Investment in equity shares of an eligible startup, subject to certain conditions.

Capital Gain Account Scheme

On LTCG

Deposit the gain amount in a Capital Gain Account Scheme before the due date of filing the income tax return.

Conclusion

Capital Gains Tax, encompassing both Long-Term (LTCG) and Short-Term (STCG) gains, is an integral part of financial planning for investors. Understanding the nuances of these taxes, the types of assets involved, and the exemptions available is crucial for making informed investment decisions and optimising tax liabilities. While the process may seem daunting, being well-informed can lead to more strategic investment choices and better financial outcomes. 

FAQs on Capital Gains Tax

Q1: What is Capital Gains Tax?

A1: Capital Gains Tax is the tax levied on the profit gained from the sale of a capital asset like property, stocks, or bonds.

Q2: What are Long-Term Capital Gains (LTCG)?

A2: LTCG are gains from the sale of an asset held for a longer period, typically more than 12 months for equities and more than 36 months for other assets.

Q3: How is LTCG taxed?

A3: LTCG is taxed at 10% over ₹1 lakh for listed equities and mutual funds without indexation, and at 20% with indexation for other assets.

Q4: What are Short-Term Capital Gains (STCG)?

A4: STCG are gains from the sale of an asset held for a shorter period, typically up to 12 months for equities and up to 36 months for other assets.

Q5: How is STCG taxed?

A5: STCG is taxed as per the individual's income tax slab rates.

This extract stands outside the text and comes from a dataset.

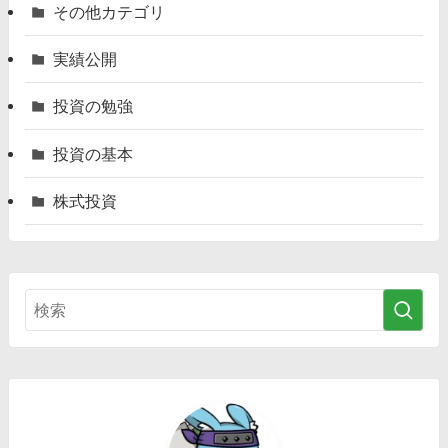
その他カテゴリ
実績公開
投資の勉強
投資の基本
株式投資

Q6: Are there any exemptions available on Capital Gains Tax?

A6: Yes, several exemptions like Sections 54, 54F, and 54EC allow reinvestment of gains into specified assets to save on capital gains tax.

Q7: What is the indexation benefit?

A7: Indexation is adjusting the cost of acquisition of an asset for inflation, applicable to LTCG on certain assets, reducing the taxable gain.

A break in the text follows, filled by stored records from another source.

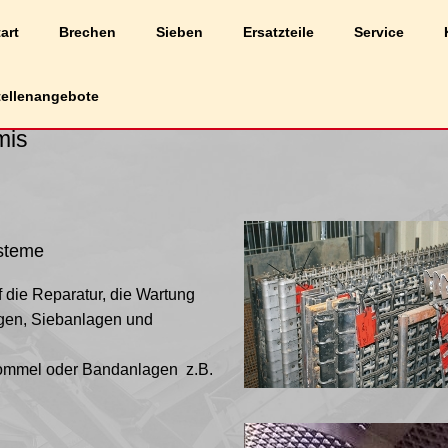
liche Erfahrung auf unserer Website zu bieten.
art
Brechen
Sieben
Ersatzteile
Service
Cookies wir verwenden, oder sie unter
Einstellungen
deaktivieren.
tellenangebote
mis
ysteme
 die Reparatur, die Wartung
agen, Siebanlagen und
 Trommel oder Bandanlagen z.B.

Q8: Can capital loss be carried forward?

A8: Yes, both short-term and long-term capital losses can be carried forward for eight subsequent years to set off against future capital gains.

Q9: Is the sale of a primary residence taxable?

A9: The sale of a primary residence can be exempt from LTCG tax under Section 54, provided the gains are reinvested in another residential property.

Q10: What is Section 54EC?

A10: Section 54EC allows exemption of LTCG tax through investment in specific bonds (like NHAI, REC) within 6 months of asset transfer.



Disclaimer

This article is issued in the general public interest and meant for general information purposes only. Readers are advised not to rely on the contents of the article as conclusive in nature and should research further or consult an expert in this regard.